Bush’s fiscal 2007 budget proposes eliminating or reducing 141 programs that cut a wide swath across the federal bureaucracy, saving about $15 billion. Every department would be hit, and the fine print shows that some popular programs would be affected — along with many with a low profile.

Local fire departments would see funds for equipment trimmed and money for hiring firefighters denied. Grants for American history teachers would be slashed. Subsidies to attract people to become physicians would be shaved, as would Amtrak funding. So-called Byrne law-enforcement grants to communities would be eliminated, and the money diverted elsewhere.

Furious public debate on these items began as soon as the president’s budget was released in February, and it isn’t about to end soon. Democrats said the austerity was forced by the president’s large tax cuts. Tom Kahn, staff director for the House Budget Committee, said many Republicans are not enthusiastic about the president’s budget, and that many of the decreases will not go through.

“We asked for $4 billion in savings in 2005 and got only $300 million, but we dusted ourselves off and asked for the savings again, and more, and got $6.5 billion the next year,” said Scott Milburn, spokesman for the White House Office of Management and Budget. “Persistence pays off if you’re doing the right thing.”

But even if all of the administration’s cuts were approved, they still would be just a sliver of the $434 billion proposed for nondefense discretionary spending in 2007. The overall proposed budget is $2.77 trillion.

As for the Christopher and Dana Reeve Paralysis Resource Center, Milburn said the budget seeks much larger funding for spinal cord research in other agencies — $87 million at the National Institutes of Health, $28.6 million at the Veterans Administration and $9.5 million at the Education Department.

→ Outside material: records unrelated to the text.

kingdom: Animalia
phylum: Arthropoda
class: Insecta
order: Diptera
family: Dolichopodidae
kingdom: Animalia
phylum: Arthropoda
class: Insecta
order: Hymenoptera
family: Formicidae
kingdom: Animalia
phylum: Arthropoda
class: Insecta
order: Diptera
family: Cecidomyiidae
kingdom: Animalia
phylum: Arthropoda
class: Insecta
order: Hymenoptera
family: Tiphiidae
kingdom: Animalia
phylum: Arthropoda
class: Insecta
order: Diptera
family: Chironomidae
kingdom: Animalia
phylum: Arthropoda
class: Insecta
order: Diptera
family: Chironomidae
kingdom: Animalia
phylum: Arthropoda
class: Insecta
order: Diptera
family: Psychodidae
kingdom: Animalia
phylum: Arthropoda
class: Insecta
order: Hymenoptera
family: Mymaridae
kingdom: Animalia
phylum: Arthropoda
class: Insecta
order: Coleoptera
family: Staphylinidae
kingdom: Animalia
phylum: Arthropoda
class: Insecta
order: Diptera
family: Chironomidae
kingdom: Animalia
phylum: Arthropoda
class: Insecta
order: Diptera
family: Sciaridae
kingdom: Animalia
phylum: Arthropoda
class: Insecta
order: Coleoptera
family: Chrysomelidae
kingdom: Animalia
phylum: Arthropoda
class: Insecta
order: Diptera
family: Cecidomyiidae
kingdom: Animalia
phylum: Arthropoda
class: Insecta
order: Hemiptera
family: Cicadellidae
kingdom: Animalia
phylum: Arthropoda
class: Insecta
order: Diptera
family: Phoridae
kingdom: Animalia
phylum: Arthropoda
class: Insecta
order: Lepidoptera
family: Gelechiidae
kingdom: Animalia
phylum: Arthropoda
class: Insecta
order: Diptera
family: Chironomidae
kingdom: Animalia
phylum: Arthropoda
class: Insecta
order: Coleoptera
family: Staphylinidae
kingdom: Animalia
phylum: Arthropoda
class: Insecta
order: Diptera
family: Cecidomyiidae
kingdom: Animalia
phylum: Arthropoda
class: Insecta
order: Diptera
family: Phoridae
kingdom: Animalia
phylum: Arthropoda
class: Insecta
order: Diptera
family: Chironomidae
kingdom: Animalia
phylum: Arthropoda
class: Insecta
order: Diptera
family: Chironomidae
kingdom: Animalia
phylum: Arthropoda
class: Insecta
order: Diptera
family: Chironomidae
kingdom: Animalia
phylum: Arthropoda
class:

Noting the private sector has a role to play in such research, he said the Reeve Foundation received about 75 percent of its funding from the private sector in 2004 and is “robustly” supported by private funding.

Michael Manganiello, senior vice president for government relations for the foundation, said the center had been a partner with the federal Centers for Disease Control and Prevention since 2001 in offering services to paralyzed Americans and their families.

Veterans of the Iraq war have used its services, Manganiello said, adding that it has actually helped save the government money. About 4 million Americans have been helped, he said.

“Together with the CDC, we have grown this center to something amazing,” he said.

The president’s education budget is likely to spark one of the biggest debates in Congress. Bush would cut the Education Department’s budget by $3.7 billion (6.4 percent) to $54.4 billion, with Title I funding, which goes to poor school districts, frozen at $12.7 billion.

The National Education Association said that while Bush’s No Child Left Behind program would be boosted, most of the new funds would go for expanding math and science programs and for a voucher plan already rejected by Congress. Milburn said No Child Left Behind would receive a $1 billion increase in 2007, and Title I grants are up 45 percent since Bush took office.

Dennis Van Roekel, NEA’s vice president, said the president’s budget would drain funds that local districts use for many programs, such as grants for the teaching of American history, which he said help history teachers with professional development.

But money for this grant program would be slashed from $120 million to $50 million. The administration said in budget documents that “the number of quality applications for assistance under this program has been insufficient to justify continuing the current level of funding.”